→ What is needed:
Quote the Lenovo earnings article word for word, starting with "Net income climbed" and going on through "to $9.36 billion.".

→ Study text:
Lenovo Group Ltd. (992), the world’s second-biggest maker of personal computers, reported a 34 percent jump in third-quarter profit after increasing its market share and boosting smartphone sales.
Net income climbed to $204.9 million in the three months ended Dec. 31, from $153.5 million a year earlier, the company said in a statement yesterday. Excluding a $20 million one-time gain, the figure was in line with analysts’ estimates. Sales climbed 12 percent to $9.36 billion.
Lenovo’s PC shipments rose 8 percent in the period, the only increase among the world’s four biggest suppliers, as it boosted North American consumer sales amid slowing global demand. The company has also developed mobile devices including smartphones and tablets that have helped it lure customers from Apple Inc. and Samsung Electronics Co. in China.
“Positive surprises came largely from the mobile Internet and digital home unit,” said Jonathan Ng, a Singapore-based analyst at CIMB-GK Pte, who rates Lenovo outperform. The company continues to see “strong momentum” in these areas, he said.
Revenue from China, Lenovo’s biggest market, rose 17 percent to $4.1 billion in the quarter and accounted for 43 percent of total sales. North America revenue climbed 8 percent to $1.3 billion, or about 14 percent of its global tally.
Lenovo, which has its headquarters are in Beijing and Morrisville, North Carolina, fell 1.6 percent to HK$8.17 as of 11:18 a.m. in Hong Kong trading. It has climbed 16 percent this month, surpassing the 4.6 percent gain for the city’s Hang Seng Index.
Accounting Gain
Net income was boosted by the one-time gain, which was related to the elimination of an accounting provision following the completion of a takeover. That let Lenovo surpass the $184 million average of 12 analysts’ profit estimates compiled by Bloomberg. Excluding that gain, earnings were “pretty much in line” with expectations, CIMB’s Ng said.
Lenovo Chief Executive Officer Yang Yuanqing reiterated that the company intends to boost pretax margins by 1 percentage point over three years. In the three months ended Dec. 31, Lenovo had a pretax profit margin of 2.6 percent.

→ Study material:

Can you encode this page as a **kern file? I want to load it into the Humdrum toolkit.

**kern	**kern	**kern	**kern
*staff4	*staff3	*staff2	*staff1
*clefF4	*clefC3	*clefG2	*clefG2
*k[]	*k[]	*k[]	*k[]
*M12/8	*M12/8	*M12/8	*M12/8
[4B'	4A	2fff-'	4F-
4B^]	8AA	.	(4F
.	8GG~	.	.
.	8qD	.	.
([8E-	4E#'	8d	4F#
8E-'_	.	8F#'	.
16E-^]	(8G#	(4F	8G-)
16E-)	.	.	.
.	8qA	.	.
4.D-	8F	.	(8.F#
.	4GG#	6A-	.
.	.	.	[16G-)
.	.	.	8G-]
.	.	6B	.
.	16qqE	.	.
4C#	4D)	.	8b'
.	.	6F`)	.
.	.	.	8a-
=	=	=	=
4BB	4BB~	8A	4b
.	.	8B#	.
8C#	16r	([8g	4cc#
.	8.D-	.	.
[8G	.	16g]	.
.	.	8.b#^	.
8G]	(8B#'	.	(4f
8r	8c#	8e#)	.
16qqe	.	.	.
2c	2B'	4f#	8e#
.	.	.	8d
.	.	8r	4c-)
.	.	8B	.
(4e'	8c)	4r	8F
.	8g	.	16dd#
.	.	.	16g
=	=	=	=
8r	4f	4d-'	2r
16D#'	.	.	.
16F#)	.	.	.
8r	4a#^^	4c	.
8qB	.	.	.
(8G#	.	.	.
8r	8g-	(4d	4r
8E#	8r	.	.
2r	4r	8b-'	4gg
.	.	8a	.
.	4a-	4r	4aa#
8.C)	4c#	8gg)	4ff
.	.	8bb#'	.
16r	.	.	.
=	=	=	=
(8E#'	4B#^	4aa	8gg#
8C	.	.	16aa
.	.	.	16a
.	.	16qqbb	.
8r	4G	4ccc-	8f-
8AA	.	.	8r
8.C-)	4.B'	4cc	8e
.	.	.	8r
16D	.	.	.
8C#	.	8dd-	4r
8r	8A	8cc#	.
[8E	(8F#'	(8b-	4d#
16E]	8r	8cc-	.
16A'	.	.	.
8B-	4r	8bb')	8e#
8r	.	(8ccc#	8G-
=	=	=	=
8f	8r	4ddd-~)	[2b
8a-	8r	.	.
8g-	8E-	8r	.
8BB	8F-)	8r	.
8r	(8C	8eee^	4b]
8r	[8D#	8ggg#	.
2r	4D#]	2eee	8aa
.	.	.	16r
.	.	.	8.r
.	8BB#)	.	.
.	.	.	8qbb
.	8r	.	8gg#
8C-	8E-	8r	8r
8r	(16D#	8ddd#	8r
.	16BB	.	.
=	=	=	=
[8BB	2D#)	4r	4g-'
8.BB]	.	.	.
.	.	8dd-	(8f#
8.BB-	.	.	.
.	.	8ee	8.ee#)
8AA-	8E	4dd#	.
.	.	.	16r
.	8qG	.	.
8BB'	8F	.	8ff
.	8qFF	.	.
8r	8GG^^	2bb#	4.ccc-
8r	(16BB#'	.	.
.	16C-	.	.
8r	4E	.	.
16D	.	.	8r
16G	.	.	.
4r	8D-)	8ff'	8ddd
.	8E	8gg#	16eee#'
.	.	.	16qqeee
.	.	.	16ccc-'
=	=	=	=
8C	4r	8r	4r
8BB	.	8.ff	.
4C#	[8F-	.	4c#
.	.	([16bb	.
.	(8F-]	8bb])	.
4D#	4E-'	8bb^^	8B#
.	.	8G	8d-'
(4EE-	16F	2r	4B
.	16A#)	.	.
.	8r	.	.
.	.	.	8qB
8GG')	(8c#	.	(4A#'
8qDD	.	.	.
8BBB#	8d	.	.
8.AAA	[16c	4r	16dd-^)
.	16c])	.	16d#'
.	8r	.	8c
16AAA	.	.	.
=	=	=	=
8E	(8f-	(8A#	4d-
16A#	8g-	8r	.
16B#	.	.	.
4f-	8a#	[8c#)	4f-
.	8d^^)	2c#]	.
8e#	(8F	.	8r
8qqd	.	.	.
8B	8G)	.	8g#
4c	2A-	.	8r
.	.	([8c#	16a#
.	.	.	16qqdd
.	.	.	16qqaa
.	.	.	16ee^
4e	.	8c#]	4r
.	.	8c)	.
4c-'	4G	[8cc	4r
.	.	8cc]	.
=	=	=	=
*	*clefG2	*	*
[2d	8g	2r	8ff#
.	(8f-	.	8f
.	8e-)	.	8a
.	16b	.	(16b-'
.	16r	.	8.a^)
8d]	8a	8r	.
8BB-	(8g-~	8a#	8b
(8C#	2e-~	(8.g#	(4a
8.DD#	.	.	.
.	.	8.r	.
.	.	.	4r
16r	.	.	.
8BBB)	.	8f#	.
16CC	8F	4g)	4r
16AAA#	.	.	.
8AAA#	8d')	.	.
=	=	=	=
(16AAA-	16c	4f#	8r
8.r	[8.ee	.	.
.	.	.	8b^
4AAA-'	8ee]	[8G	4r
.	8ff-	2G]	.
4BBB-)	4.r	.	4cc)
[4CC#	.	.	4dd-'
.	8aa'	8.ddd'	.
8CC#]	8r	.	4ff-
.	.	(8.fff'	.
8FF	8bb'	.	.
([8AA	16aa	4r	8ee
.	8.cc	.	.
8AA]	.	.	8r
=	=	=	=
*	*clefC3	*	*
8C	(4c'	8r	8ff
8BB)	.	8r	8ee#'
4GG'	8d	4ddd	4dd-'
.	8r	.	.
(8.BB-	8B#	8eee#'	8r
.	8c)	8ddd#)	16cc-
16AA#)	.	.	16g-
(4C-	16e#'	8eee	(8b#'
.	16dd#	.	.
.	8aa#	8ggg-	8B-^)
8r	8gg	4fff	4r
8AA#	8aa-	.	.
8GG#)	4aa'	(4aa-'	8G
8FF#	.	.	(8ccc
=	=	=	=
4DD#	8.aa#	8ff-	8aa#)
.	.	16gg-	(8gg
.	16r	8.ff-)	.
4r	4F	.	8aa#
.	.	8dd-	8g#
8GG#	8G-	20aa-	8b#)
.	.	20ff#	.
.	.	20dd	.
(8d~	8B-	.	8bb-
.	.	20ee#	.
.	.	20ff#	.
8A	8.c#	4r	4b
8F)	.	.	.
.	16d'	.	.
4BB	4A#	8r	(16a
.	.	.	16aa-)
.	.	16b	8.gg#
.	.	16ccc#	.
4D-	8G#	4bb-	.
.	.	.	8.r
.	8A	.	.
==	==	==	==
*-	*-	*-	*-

→ Task result:
Net income climbed to $204.9 million in the three months ended Dec. 31, from $153.5 million a year earlier, the company said in a statement yesterday. Excluding a $20 million one-time gain, the figure was in line with analysts’ estimates. Sales climbed 12 percent to $9.36 billion.